I just get stuck with this kind of simple problem. Such a novice i am.
Could you help me guys.:$
I try to built the code and for the first procedure i should open first the file. The file which i should opened its depend on the input i gave. Compiling it's OK. But It's not working.
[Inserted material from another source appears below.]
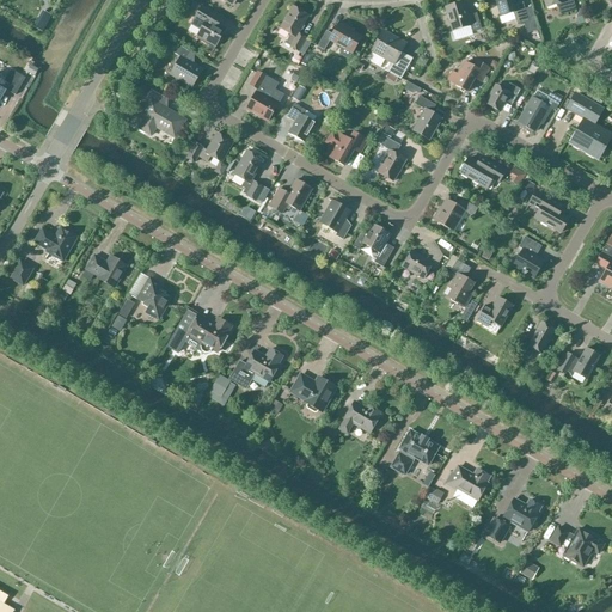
[(188,0),(187,0),(183,8),(194,14),(199,6),(188,0)]
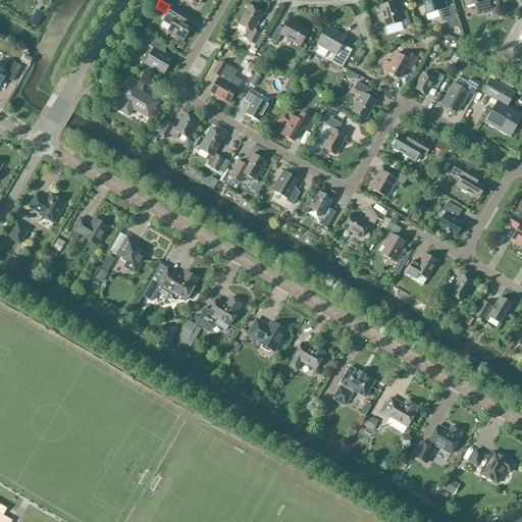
[(437,0),(422,0),(427,14),(438,11),(440,20),(450,18),(450,17),(455,15),(453,7),(448,8),(446,3),(439,5),(437,0)]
There no sign at all.
Here the code. (i am also attach kind of file i should open in this code)
#include <stdio.h>
#include <io.h>
#include <stdlib.h>
#include <string.h>
main()
{
FILE *finput, *fopen();
int i;
char pfile[80];
printf ("Type number of input (between 1 to 3): ");
scanf ("%i", i);
if (i = 1)
pfile == "pf1";
else if (i = 2)
pfile == "pf2";
else if (i = 3)
pfile == "pf3";
else
{printf ("Invalid Input, the number should between 1 to 3!!!");}
finput = fopen(pfile, "r");
if(finput==NULL) {printf("Error: can't open the file.txt\n");return 2;}
else {printf("File opened successfully.\n");}
fclose(finput);
system("pause");
return(0);
}
Well do you know what exactly you are doing or what you want to do ?
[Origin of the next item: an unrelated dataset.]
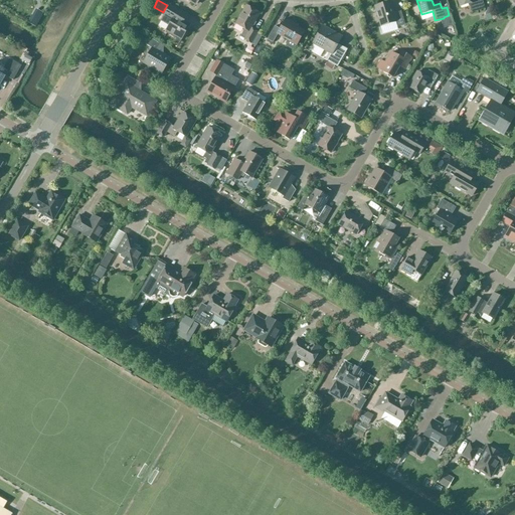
[(472,13),(484,9),(481,0),(457,0),(460,7),(469,4),(472,13)]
FILE *fopen(); // Why this ?
And what are you expecting the computer to display when you are just opening the file and closing it ?
finput = fopen(pfile, "r");
if(finput==NULL) {printf("Error: can't open the file.txt\n");return 2;}
else {printf("File opened successfully.\n");}
fclose(finput);
And why so much complexity?char pfile[80];
printf ("Type number of input (between 1 to 3): ");
scanf ("%i", i); // Error here in scaning (no &)
if (i = 1)
pfile == "pf1";
else if (i = 2)
pfile == "pf2";
else if (i = 3)
pfile == "pf3";
else
{printf ("Invalid Input, the number should between 1 to 3!!!");}
finput = fopen(pfile, "r");
The complete thing above can be done just by:
char pfile[80];
printf ("Type number of input (between 1 to 3): ");
scanf ("%i",&i);
sprintf(pfile,"pf%d",i);
finput=fopen(pfile,"r");